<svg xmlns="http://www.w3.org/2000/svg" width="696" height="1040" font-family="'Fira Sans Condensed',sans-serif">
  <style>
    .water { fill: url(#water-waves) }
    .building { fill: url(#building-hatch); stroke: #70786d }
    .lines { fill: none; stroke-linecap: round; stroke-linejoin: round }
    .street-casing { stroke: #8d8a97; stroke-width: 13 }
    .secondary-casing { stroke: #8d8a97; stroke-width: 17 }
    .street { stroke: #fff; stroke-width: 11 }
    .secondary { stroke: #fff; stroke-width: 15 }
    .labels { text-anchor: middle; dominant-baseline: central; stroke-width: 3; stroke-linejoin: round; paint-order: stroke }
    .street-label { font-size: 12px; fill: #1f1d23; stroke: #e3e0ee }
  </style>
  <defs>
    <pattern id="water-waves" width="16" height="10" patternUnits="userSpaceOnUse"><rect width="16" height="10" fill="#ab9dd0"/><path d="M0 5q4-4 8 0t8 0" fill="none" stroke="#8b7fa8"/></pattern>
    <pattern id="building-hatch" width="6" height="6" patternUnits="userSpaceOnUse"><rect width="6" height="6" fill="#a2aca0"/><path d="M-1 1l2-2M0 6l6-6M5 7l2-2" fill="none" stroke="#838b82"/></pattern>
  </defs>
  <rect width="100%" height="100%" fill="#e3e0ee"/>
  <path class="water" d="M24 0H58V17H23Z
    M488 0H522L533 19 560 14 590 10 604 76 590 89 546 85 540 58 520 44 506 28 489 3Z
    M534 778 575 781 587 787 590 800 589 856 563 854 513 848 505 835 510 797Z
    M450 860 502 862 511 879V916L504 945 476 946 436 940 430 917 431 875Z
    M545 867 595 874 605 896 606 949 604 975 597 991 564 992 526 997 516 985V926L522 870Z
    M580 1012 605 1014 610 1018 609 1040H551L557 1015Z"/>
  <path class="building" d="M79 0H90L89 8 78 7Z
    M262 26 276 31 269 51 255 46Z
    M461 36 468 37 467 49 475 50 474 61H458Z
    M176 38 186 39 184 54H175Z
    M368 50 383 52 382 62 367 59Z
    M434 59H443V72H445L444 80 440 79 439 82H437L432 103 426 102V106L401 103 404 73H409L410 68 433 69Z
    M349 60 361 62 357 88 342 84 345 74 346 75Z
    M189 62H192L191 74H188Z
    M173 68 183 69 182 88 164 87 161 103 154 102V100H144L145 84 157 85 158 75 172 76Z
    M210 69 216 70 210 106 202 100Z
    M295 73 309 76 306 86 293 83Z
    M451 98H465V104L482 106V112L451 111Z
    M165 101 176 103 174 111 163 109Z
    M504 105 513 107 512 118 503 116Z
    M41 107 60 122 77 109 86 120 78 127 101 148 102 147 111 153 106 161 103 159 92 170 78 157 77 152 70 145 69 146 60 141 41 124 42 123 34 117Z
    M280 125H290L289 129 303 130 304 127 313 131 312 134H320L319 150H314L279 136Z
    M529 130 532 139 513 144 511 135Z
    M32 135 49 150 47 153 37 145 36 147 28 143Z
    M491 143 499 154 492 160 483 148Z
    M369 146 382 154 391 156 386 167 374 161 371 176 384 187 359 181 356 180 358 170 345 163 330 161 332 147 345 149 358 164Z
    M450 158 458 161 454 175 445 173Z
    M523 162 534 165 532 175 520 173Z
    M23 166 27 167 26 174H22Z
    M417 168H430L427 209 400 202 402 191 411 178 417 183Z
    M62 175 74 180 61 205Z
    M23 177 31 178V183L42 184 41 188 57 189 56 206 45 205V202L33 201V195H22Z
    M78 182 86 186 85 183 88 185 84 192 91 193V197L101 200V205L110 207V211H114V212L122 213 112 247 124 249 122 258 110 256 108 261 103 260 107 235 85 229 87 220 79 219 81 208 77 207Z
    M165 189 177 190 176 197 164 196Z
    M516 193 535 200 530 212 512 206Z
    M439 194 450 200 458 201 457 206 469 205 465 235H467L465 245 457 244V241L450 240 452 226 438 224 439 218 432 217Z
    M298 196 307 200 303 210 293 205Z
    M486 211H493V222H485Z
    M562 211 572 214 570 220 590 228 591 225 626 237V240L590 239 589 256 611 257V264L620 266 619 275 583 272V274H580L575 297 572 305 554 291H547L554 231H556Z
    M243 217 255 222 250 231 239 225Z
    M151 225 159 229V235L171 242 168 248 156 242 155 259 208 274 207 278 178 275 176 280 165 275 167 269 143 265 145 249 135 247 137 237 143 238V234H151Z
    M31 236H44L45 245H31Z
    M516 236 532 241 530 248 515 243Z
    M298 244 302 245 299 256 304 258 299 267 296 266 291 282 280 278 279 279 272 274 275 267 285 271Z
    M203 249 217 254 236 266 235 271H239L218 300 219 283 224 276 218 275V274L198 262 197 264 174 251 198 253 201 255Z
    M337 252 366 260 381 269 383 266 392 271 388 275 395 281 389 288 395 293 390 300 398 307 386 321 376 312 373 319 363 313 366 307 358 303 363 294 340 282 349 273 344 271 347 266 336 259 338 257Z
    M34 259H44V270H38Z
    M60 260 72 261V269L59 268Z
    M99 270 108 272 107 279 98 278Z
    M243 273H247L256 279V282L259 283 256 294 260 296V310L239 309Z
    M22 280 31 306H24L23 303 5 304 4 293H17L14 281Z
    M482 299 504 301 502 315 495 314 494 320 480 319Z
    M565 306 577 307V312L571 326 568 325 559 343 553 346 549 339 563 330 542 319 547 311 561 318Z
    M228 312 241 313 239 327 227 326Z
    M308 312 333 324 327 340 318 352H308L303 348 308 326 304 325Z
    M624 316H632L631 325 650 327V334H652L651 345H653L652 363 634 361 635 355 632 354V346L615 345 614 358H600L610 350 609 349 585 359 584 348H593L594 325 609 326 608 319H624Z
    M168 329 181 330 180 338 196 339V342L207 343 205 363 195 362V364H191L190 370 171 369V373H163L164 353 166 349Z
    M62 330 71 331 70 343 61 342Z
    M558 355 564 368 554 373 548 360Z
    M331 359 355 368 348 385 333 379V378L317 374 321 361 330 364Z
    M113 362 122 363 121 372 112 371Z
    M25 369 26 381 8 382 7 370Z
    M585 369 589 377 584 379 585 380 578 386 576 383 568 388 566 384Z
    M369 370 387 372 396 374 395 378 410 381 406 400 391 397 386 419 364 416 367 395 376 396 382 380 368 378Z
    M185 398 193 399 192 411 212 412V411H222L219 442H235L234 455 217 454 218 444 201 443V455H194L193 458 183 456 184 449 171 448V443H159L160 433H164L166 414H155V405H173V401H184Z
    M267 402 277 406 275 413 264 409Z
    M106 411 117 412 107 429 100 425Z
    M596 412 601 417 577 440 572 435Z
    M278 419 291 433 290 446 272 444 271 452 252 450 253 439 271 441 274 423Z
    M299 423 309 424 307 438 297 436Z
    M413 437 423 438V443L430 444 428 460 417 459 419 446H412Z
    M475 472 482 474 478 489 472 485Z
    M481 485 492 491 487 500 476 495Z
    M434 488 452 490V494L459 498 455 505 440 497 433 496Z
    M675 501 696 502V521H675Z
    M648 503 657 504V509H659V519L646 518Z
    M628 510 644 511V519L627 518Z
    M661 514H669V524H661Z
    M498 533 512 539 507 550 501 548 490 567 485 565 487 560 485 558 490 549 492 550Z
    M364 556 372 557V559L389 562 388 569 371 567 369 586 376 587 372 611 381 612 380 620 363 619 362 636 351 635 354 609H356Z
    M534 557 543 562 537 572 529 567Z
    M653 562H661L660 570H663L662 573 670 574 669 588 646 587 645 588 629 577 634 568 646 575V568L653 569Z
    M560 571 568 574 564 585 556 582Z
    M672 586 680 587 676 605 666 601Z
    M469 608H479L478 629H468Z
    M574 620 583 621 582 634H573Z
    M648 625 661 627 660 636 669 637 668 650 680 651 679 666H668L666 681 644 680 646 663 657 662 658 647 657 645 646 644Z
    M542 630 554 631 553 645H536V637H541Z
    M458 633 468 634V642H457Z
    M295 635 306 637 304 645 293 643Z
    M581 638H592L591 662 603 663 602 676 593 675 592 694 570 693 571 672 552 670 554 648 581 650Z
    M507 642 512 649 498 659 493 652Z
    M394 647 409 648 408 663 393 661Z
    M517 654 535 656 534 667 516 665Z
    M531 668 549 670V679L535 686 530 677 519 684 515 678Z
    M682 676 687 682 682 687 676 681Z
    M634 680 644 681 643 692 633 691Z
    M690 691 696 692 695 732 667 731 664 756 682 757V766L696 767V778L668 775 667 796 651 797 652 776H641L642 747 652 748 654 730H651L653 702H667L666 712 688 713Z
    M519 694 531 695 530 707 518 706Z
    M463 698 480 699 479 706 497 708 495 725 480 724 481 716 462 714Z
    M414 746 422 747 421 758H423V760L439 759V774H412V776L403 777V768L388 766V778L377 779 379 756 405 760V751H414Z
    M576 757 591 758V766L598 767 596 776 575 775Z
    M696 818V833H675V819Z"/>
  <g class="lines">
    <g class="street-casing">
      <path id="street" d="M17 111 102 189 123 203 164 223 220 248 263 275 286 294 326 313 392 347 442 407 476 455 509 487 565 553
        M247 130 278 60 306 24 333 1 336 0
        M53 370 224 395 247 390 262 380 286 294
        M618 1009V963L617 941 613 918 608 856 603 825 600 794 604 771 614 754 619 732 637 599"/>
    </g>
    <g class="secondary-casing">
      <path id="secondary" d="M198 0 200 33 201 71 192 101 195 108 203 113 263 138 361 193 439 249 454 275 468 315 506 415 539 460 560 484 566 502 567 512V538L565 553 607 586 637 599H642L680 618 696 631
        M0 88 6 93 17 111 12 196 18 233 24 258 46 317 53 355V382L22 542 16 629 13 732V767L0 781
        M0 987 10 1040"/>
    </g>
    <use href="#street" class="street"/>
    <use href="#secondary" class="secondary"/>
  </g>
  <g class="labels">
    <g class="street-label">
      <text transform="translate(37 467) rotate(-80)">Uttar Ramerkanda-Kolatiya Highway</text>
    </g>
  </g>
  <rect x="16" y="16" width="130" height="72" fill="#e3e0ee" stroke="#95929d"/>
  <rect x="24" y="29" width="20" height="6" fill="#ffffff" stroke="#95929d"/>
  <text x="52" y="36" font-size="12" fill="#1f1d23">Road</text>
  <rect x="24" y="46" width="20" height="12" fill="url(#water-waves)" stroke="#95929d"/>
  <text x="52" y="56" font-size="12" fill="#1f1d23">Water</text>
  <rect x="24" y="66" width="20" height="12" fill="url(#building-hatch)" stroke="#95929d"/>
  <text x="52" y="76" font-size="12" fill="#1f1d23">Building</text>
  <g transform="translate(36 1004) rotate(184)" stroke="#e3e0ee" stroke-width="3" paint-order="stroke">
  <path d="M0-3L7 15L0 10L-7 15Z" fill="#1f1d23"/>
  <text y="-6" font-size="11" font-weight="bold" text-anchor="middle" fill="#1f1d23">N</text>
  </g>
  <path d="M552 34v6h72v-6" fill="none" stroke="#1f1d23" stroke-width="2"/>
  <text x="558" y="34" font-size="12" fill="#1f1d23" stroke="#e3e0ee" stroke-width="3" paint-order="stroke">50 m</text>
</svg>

##############################

Filter the listing above for the string "lines" and copy every matching line.

    .lines { fill: none; stroke-linecap: round; stroke-linejoin: round }
  <g class="lines">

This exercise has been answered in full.